Here it is to avoid the false sharing problem with CPU Cache: CPU Cache Lines are usually in 64 byte or 128 byte units. In our scenario, the poolLocal of each P is in the form of an array. If the CPU Cache Line is 128 byte and the poolLocal is less than 128 byte, the cacheline will take the memory data of other P’s poolLocal to make up a whole Cache Line. If two adjacent P’s are running on two different CPU cores at the same time, they will overwrite the CacheLine and cause the Cacheline to fail repeatedly, and the CPU Cache will be useless.

CPU Cache is the closest cache to the CPU, and if it is used well, it will greatly improve the performance of the program. Golang uses the pad method to prevent false sharing, so that the CacheLine is not shared with other P’s poolLocal.

How sync.Pool performs

To recap, sync.Pool maximizes performance by.
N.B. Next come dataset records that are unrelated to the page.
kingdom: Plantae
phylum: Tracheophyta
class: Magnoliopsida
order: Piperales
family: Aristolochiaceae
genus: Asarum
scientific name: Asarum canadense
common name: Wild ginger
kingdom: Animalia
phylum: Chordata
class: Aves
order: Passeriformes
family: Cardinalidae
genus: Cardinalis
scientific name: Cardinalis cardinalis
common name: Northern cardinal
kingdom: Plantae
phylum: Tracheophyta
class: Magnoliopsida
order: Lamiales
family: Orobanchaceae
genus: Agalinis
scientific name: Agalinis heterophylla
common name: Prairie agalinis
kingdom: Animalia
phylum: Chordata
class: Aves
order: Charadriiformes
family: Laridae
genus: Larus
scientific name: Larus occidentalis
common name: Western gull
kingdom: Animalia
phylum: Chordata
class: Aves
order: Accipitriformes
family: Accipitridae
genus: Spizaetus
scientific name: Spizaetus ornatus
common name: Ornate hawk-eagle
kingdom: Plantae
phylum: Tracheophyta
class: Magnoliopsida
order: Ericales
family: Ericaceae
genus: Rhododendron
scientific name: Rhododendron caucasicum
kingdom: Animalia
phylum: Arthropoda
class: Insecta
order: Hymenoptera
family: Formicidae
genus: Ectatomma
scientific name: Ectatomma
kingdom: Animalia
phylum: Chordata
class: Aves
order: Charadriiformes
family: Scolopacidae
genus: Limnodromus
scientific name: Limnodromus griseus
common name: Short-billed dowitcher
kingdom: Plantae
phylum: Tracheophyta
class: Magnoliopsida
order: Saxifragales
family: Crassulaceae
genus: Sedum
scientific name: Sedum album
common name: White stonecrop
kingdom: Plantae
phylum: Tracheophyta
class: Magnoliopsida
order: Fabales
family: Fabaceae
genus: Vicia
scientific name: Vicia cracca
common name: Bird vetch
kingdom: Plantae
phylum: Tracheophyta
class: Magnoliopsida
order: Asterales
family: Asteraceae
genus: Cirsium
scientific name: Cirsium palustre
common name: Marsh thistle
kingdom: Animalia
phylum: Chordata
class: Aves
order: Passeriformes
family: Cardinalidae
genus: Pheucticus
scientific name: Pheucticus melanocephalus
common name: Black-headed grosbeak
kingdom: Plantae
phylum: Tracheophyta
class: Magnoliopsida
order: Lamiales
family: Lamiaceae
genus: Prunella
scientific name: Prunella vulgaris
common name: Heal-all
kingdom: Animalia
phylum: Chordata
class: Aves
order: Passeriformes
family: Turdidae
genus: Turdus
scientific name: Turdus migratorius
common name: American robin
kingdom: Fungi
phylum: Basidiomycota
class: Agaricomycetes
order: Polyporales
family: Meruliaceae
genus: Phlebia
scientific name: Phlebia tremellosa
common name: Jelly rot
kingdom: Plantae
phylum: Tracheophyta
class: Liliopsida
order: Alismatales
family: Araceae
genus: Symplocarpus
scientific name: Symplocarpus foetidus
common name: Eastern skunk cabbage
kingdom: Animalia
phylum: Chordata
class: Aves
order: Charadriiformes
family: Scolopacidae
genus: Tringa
  • Using the GMP feature to create a local object pool poolLocal for each P to minimize concurrency conflicts.
  • Each poolLocal has a private object, and access to private objects is prioritized to avoid complex logic.
  • Use pin to lock the current P during Get and Put to prevent goroutine from being preempted and causing program chaos.
  • Use object stealing mechanism to fetch objects from other P’s local object pool and victim during Get.
  • Make full use of CPU Cache feature to improve program performance.